Power laws appear widely in physics, biology, Earth science, economics, finance, and social science. They have been used to mathematically describe areas consumed by wildfire, the number of people affected by blackouts, and fatalities from epidemics, wars, and terrorist attacks. These processes can suddenly exhibit extreme events, violating an intuition for how things change that has been developed from interacting with more mundane quantities such as lunch times, lengths of queues, and food prices. The power-law model can be used to predict, prevent, and manage the risk of extremes, but established methods have concerning limitations. Here, we present a strategy to avoid traditional pitfalls.

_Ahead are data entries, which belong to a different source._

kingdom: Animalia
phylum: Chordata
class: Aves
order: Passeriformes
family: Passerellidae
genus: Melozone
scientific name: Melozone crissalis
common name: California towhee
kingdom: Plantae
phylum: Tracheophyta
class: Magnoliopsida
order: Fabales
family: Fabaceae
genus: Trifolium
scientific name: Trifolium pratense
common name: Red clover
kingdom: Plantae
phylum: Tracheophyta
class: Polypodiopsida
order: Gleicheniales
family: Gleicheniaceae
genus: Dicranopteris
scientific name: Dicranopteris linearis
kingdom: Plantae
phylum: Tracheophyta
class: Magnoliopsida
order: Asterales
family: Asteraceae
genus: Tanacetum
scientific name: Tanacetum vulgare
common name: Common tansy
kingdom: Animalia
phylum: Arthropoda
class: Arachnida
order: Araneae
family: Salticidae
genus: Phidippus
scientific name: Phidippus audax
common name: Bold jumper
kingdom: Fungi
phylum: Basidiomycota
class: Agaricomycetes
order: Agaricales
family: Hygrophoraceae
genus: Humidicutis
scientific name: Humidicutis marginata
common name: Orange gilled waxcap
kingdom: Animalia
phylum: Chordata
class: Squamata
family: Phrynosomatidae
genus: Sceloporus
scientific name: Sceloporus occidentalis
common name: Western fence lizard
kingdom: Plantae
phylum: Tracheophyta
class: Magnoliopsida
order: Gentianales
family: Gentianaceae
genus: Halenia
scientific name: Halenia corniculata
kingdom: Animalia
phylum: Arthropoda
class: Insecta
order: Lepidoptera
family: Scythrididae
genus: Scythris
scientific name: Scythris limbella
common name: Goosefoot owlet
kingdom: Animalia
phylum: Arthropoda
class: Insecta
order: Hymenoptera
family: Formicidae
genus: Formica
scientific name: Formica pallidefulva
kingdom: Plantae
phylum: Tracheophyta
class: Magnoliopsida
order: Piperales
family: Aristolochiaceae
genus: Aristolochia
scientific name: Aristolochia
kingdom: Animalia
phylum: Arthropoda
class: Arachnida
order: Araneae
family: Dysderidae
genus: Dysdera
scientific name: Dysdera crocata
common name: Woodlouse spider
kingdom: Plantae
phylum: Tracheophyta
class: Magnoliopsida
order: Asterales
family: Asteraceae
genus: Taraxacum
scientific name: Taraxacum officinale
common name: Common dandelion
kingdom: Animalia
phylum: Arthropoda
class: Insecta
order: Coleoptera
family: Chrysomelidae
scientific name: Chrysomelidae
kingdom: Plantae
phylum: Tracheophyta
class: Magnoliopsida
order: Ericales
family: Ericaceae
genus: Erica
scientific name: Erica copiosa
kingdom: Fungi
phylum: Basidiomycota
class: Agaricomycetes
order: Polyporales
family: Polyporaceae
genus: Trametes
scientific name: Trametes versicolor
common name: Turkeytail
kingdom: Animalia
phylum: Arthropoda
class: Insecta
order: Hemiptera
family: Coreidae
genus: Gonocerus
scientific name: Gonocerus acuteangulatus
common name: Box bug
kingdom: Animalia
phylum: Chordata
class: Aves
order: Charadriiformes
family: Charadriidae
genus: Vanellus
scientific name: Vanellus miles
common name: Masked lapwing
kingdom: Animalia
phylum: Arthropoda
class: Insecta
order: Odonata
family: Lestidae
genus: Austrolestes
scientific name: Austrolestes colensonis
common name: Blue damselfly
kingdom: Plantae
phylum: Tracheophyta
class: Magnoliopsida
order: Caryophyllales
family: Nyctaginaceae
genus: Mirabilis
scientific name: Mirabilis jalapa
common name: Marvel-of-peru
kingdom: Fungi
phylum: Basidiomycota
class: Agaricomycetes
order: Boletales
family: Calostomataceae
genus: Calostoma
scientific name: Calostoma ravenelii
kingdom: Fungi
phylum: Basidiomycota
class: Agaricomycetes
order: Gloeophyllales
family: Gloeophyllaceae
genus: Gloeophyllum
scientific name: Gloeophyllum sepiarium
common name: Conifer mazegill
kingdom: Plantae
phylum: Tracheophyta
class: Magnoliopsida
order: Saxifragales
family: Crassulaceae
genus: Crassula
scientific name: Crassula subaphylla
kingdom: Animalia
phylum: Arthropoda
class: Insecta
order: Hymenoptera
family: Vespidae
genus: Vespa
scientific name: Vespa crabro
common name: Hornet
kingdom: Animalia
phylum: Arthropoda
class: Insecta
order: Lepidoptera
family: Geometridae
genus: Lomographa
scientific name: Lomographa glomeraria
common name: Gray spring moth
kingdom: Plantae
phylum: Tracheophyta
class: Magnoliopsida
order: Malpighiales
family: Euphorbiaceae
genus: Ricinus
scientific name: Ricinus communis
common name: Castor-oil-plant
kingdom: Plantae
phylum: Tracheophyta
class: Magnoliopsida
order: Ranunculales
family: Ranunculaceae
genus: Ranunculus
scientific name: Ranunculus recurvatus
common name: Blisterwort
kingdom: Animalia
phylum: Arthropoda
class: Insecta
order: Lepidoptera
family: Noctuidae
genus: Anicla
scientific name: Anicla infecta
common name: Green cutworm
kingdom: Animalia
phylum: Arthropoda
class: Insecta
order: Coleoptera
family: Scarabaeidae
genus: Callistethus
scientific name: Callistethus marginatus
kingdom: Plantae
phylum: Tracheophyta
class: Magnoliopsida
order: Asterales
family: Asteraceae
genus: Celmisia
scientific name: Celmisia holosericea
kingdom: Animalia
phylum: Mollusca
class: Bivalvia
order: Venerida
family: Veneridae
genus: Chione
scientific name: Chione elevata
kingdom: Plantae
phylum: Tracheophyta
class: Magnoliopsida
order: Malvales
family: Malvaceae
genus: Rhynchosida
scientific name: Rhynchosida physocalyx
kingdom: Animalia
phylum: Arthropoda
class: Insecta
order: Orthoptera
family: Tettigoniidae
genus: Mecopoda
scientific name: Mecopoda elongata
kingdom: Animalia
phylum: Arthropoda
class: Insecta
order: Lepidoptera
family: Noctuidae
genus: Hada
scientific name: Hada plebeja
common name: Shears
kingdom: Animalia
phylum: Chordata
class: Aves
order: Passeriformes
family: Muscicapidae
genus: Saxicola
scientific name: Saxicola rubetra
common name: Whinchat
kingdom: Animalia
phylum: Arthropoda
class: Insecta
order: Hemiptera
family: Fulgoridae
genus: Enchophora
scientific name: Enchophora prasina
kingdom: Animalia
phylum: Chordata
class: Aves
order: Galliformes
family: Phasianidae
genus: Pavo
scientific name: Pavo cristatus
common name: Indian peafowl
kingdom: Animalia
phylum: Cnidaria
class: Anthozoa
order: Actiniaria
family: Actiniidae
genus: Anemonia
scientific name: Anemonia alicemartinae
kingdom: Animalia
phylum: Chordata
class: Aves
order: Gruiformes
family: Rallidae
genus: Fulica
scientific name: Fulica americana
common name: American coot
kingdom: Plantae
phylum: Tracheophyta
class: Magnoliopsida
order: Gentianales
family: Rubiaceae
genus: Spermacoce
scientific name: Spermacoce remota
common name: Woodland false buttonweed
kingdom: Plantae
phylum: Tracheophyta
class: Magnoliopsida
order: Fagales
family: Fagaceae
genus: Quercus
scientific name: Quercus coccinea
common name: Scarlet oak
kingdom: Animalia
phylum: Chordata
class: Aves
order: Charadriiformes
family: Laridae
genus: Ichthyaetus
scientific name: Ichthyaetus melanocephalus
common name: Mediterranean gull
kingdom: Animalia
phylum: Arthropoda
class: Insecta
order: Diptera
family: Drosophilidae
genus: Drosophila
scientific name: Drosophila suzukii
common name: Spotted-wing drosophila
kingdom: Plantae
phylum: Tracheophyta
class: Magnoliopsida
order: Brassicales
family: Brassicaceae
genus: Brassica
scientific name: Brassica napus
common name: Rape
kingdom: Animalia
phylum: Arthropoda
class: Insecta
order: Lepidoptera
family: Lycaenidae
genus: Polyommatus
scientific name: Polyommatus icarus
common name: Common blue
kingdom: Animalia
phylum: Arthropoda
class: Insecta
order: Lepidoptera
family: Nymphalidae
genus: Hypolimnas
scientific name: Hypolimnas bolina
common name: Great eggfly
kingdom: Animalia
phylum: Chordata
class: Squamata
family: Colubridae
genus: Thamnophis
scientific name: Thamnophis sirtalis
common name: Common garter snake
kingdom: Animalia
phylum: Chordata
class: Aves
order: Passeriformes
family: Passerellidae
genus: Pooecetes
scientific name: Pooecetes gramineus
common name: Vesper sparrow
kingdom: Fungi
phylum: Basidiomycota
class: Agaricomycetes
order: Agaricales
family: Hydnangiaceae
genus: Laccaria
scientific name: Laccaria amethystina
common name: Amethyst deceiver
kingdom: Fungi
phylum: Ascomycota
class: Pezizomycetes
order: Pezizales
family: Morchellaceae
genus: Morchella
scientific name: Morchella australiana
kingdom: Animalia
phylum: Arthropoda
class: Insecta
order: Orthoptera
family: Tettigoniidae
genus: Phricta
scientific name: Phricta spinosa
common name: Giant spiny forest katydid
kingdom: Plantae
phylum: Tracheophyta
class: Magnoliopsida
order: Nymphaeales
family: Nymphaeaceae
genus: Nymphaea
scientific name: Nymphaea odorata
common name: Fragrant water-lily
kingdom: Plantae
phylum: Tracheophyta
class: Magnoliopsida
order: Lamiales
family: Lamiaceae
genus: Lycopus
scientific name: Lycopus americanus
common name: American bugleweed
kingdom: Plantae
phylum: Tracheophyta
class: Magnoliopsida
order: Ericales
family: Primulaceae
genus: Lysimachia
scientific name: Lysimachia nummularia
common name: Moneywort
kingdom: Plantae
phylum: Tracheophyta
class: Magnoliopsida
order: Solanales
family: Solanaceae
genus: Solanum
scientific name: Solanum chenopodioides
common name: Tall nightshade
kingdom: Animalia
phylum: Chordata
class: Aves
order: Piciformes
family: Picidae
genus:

The shortcoming of established methods for applying a power-law model is that they require unrealistic restrictions. First, they do not apply a general power-law model, but the single specific model that happens to provide the best statistical fit to observations. Second, at odds with human experience, they require processes to be completely without memory.

Our contribution avoids these concerns with a new and theoretically supported approach that involves randomly redistributing observed prime factors. With this tactic, we can apply an unrestricted power-law model while also accommodating any hypothesized memory. Our technique overcomes biases observed with the usual approach and increases model robustness, thus providing better tools to predict, prevent, and manage extreme adverse outcomes.

Substantial research and practical decisions have been based on analysis using established methods for applying power laws, and our work will give researchers and decision makers the opportunity to revisit earlier work with new theoretical support. We hope that our approach will also be useful in completely new studies of power-law processes.